Sensory modulation is one of our brain’s functions that involves organising sensory information from different environmental input. It is part one’s ability to develop awareness of his body and understand his presence in the physical world. When a person is stimulated, the brain helps the individual focus on that particular stimulus while filtering out and modulating the rest. For a few individuals with behavioural and developmental challenges, processing sensory input can be very difficult. Because of this, they undergo bean bag therapies that help them regain self awareness and control.

Children with autism, adults with borderline personality disorders, and victims of trauma and abuse are the ones who are in need of therapy. They can be over- or under-responsive to stimuli such as touch, pain, sound, odour, movement, sight, and taste. Their central nervous system has difficulty in judging the degree, nature, or intensity of a stimulus, thus making it challenging for them to attain an optimal performance and adaptation in their daily lives. This interferes with their learning, social skills, and self-worth.

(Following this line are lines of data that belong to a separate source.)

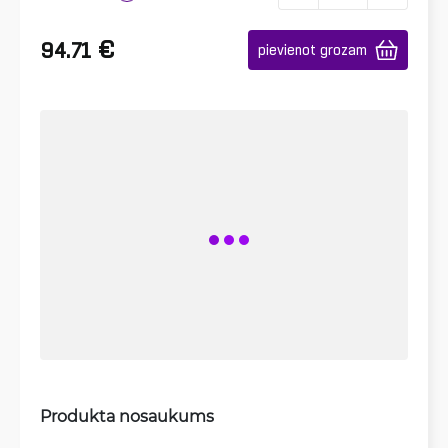
€
94.71
pievienot grozam
Produkta nosaukums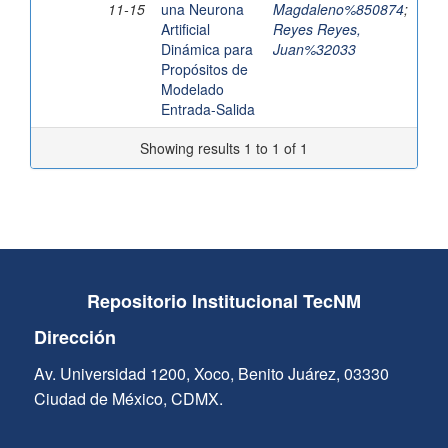
11-15
una Neurona
Magdaleno%850874
;
Artificial
Reyes Reyes,
Dinámica para
Juan%32033
Propósitos de
Modelado
Entrada-Salida
Showing results 1 to 1 of 1
Repositorio Institucional TecNM
Dirección
Av. Universidad 1200, Xoco, Benito Juárez, 03330
Ciudad de México, CDMX.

Bean bags are safe and versatile tools that are helpful in making people organise their senses and gain awareness of their bodies in their physical environment. They come in different shapes and sizes, and are filled with beans or similar materials like such as shredded foam.

The even pressure and hugging effect they have on the body makes them favourite products for deep pressure therapy in autistic children. They are usually used as chairs that provide immediate sensory feedback to the child about every subtle shift in his actions. The foam inside the bags conforms to the child’s physique and makes him mindful of every move. Once he shifts around the chair, the process of finding what is a comfortable position and what is not helps him focus on all sensory cues.

Another technique that uses smaller bean bags is called therapeutic tapping. This provides a strong and deep pressure input to different body parts. The person is tapped all over from the arms and hands, down to the legs and feet. Each area is tapped for a minute before moving to the next, and is performed regularly at specific times during the day. The tapping motions develop awareness and focus on the different body parts. This is ideal for trauma and abuse victims who have grown fearful of touch because gentle tapping makes them realise that touch can also be good and less threatening. This will then allow them to exercise control over sensational responses.